## SOURCE PASSAGE
= Names of Myanmar =

The country known in English as Myanmar, or Burma, has undergone changes in both its official and popular names worldwide. The choice of names stems from the existence of two different names for the country in Burmese, which are used in different contexts.

The official English name Burma (မြန်မာ) was changed by the country's government from the "Union of Burma" to the "Union of Myanmar" in 1989, while the official name in Burmese remained unchanged (ပြည်ထောင်စုမြန်မာနိုင်ငံတော်‌). Since then, those name changes have been the subject of controversies and mixed incidences of adoption. In spoken Burmese, "Bamar" and "Myanmar" remain interchangeable, especially with respect to referencing the language and country.

==Burmese names==
In the Burmese language, Burma is officially known as Myanmar Pyi (မြန်မာပြည်), but also interchangeably used with Bamar Pyi (ဗမာပြည်). Myanmar is the written, literary name of the country, while Bama is the spoken name of the country. Burmese, like Javanese and other languages of Southeast Asia, has different linguistic registers, with sharp differences between literary and colloquial registers. Both names derive ultimately from the endonym of the country's largest ethnic group, the Burmans (also known as the Bamars), also known as Bama or Mranma in the spoken and literary registers, respectively. As such, some groups—particularly non-Burman minorities—consider these names to be exclusionary.

==="Mranma"===
The etymology of Mranma remains debated. Some scholars, including Taw Sein Ko, Kyaw Dun, and Khin Aye, endorse a theory first proposed in 1866 by British colonial scholar Arthur Purves Phayre, that Mranma came from the Pali word , the name of a celestial being in Buddhist cosmology. However, some scholars dispute this etymology, believing the term to have an indigenous origin.

The "Burmans" who entered the central Irrawaddy River valley in the 9th century founded the Pagan Kingdom in 849, and called themselves Mranma. The earliest discovered record of the word was in a Mon inscription dated 1083, inside which the name was spelled Mirma. The first record of the name in a Burmese inscription is dated 1194, in which inscription the name was spelled Mranma. From there on, the term became a fixed label in reference to Burmese kingdoms and peoples.

Ma Thanegi records that the first use of the name 'Mranma' for the country is to be found on a 3 ft high stone inscription, known as the 'Yadana Kon Htan Inscription,' dated 597 ME (Traditional Burmese calendar) or 1235 CE. The stone is from the reign of Kyaswa, (1234-1250) son of King Htilominlo (Nadaungmya), Bagan. It is written in early Burmese script. Although the middle of the front side of this stone is damaged, the first line of the better-protected reverse side clearly shows မြန်မာပြည် ("Mranma kingdom"). At present it is in Bagan recorded as stone number 43 in the Archaeological Department's collection.

Today in Burmese the name is still spelled Mranma, but over time the "r" sound disappeared in most dialects of the Burmese language and was replaced by a "y" glide, so although the name is spelled "Mranma", it is actually pronounced Myanma today.

In the decades preceding independence, independence parties were in search of a name for the new country to be born, which would be made up not only of Burmese-speaking people, but also of many minorities. In the 1920s, some favoured the name Mranma, which had been the name applied to the old Burmese kingdom conquered by the British Empire in the 19th century. In the 1930s, the left-wing independence parties favoured the name Bama, as they thought this name was more inclusive of minorities than Mranma.

Records drawn from a dataset:
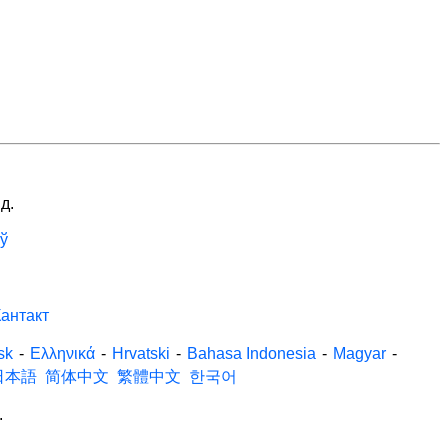
д.
ў
антакт
sk
-
Ελληνικά
-
Hrvatski
-
Bahasa Indonesia
-
Magyar
-
日本語
简体中文
繁體中文
한국어
.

## JOB
Carry on the article on the names of Myanmar, picking up right after its last sentence.

## YOUR RESPONSE
While both the names Bama and Mranma historically referred only to the Burmans and not other ethnic minorities, Burmese governments in the post-independence period have instituted a differentiation of meaning between Mranma and Bama in the official Burmese language usage. The name Myanma/Myanmar was expanded to include all citizens of the country while the name Bama was kept to its original meaning. In Burmese, Bama and Myanma are used interchangeably, to refer to the country, depending on the context. Ironically, because of the official renaming of the country, the dominant ethnic group is now known by its colloquial name, Bama, rather than by its literary name, Mranma in official Burmese usage.

==="Bama"===
The earliest extant Burmese reference to "Bamar" is in the Shwezigon Pagoda Bell Inscription dated to c. 1550. The exact origins of this term are debated — it likely originated from a phonological transformation ("Myanma" → "Bama") that commonly occurs in Burmese compound words, or may be derived from a colloquial Mon pronunciation of the term. In modern Mon, the Bamar are called hemea (ဗၟာ, //həmɛ̀a//).

The colloquial name Bama likely originated from the name Myanma by shortening of the first syllable, from loss of nasal final "an" (//-àɴ//), reduced to non-nasal "a" (//-à//), and loss of "y" (//-j-//) glide), and then by transformation of "m" into "b". This consonant mutation from "m" to "b" is frequent in colloquial Burmese and occurs in many other words. Although Bama may be a later transformation of the name Myanma, both names have been in use alongside each other for centuries.

The term "Bama" gained traction in the 19th century, but "Myanma" continued to be officially used by colonial authorities in Burmese language contexts. In 1930s, ဘသောင်း, founder of the Dobama Asiayone (We Burmans Association), referred to the country as Bama Pyi (ဗမာပြည်), which helped popularize the term. He felt that the pronunciation of Mranma is "weak" and that of Bama is "strong". He also added that Bama refers to, not only the Mranma ethnic group, but all ethnic groups present in the country.

Use of "Bamar" became prominent during the Japanese occupation of Burma. The Japanese adopted the Burmese term "State of Bama" (ဗမာနိုင်ငံတော်) during this period, in reference to the Burmese puppet state set up by the Japanese occupation forces during the Second World War. When the Japanese used their own syllabary, they transliterated the three consonants of the Dutch name "Birma" and ended up with the name Biruma (ビルマ).

During the socialist era, the 1974 Constitution of Burma used "Bama" in reference to the nationality, and use of "Myanma" in reference to the country. In 1989, the State Law and Order Restoration Council, the country's ruling military junta, issued an edict to designate "Bama" to reference the ethnicity, and "Myanma" to reference the nationality.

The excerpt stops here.